The Oil and Gas Producers Association (OGP) reports that driving-related incidents are the highest cause of fatalities in its member company operations and the members have indicated that lack of compliance to international driving standards is one of the most common factors contributing to road traffic incidents.
To address this concern, an oilfield service company has established a global journey management center (GJMC) covering its key operational regions.
Journey management had been part of the company's driving safety program since 1998, with local journey management centers (JMCs) established in countries worldwide. The new centralized approach consolidated local centers, helping to improve driving safety through improved compliance verification, real-time tracking, and data analysis services.

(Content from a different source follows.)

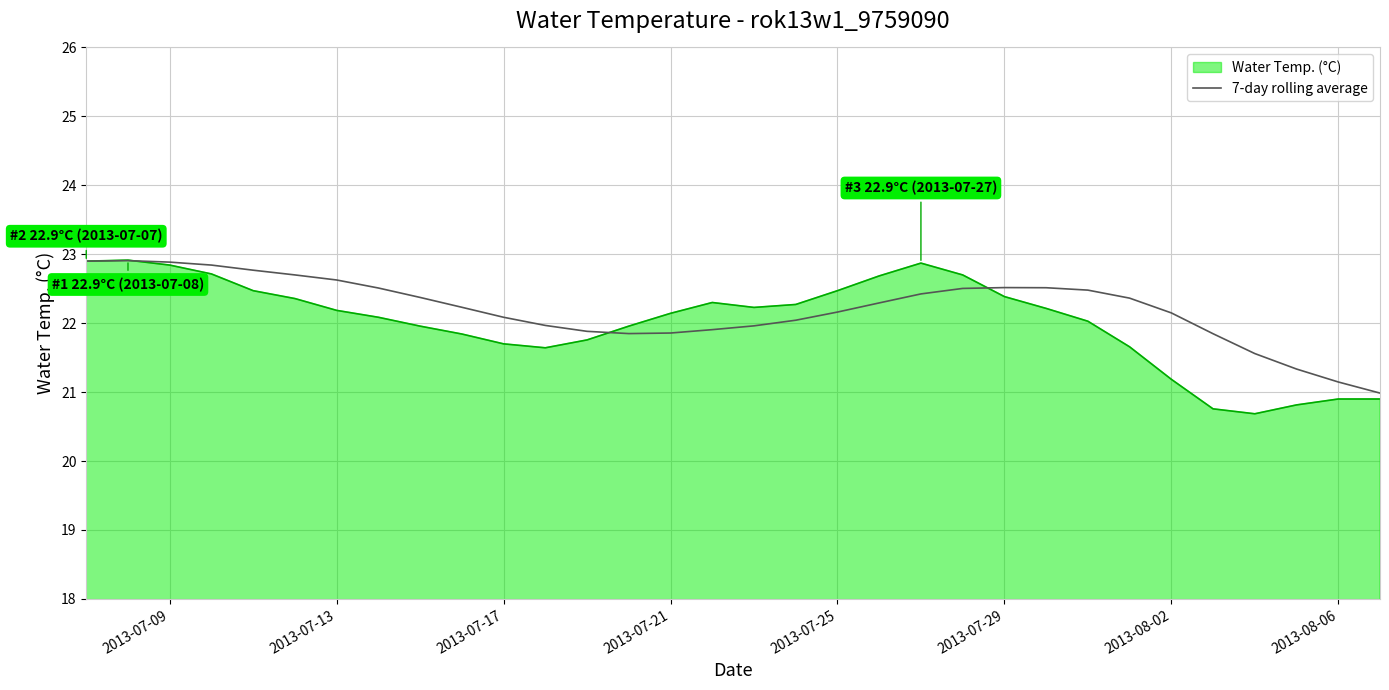

Which series has the largest range (max minus min)?

Water Temp. (°C)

The GJMC approach employs trained operators in a central office to ensure that every trip is in full compliance to the company's journey management standards throughout the driver's entire journey—with higher-risk driving locations having more strict controls and standards. Site-specific journey management procedures are defined, and the GJMC team monitors drivers' adherence to the journey management plan and intervenes in real-time, as required, to improve driving behavior.
This paper describes how the company developed a GJMC for the Sub-Saharan Africa region. It serves 14 countries in this region in 5 languages; interacts with more than 1, 200 drivers; and controls an average of 350 field trips per day.
The paper discusses how the centralized approach across the Sub-Saharan Africa region has proven effective in increasing drivers' compliance to the company's journey standards. In addition, data analysis by a dedicated team allows for detailed insight into driving safety trends. By defining, measuring, and shaping driving behaviors, the GJMC for the Sub-Saharan Africa region plays a key role to continuously improve drivers' performance and safety.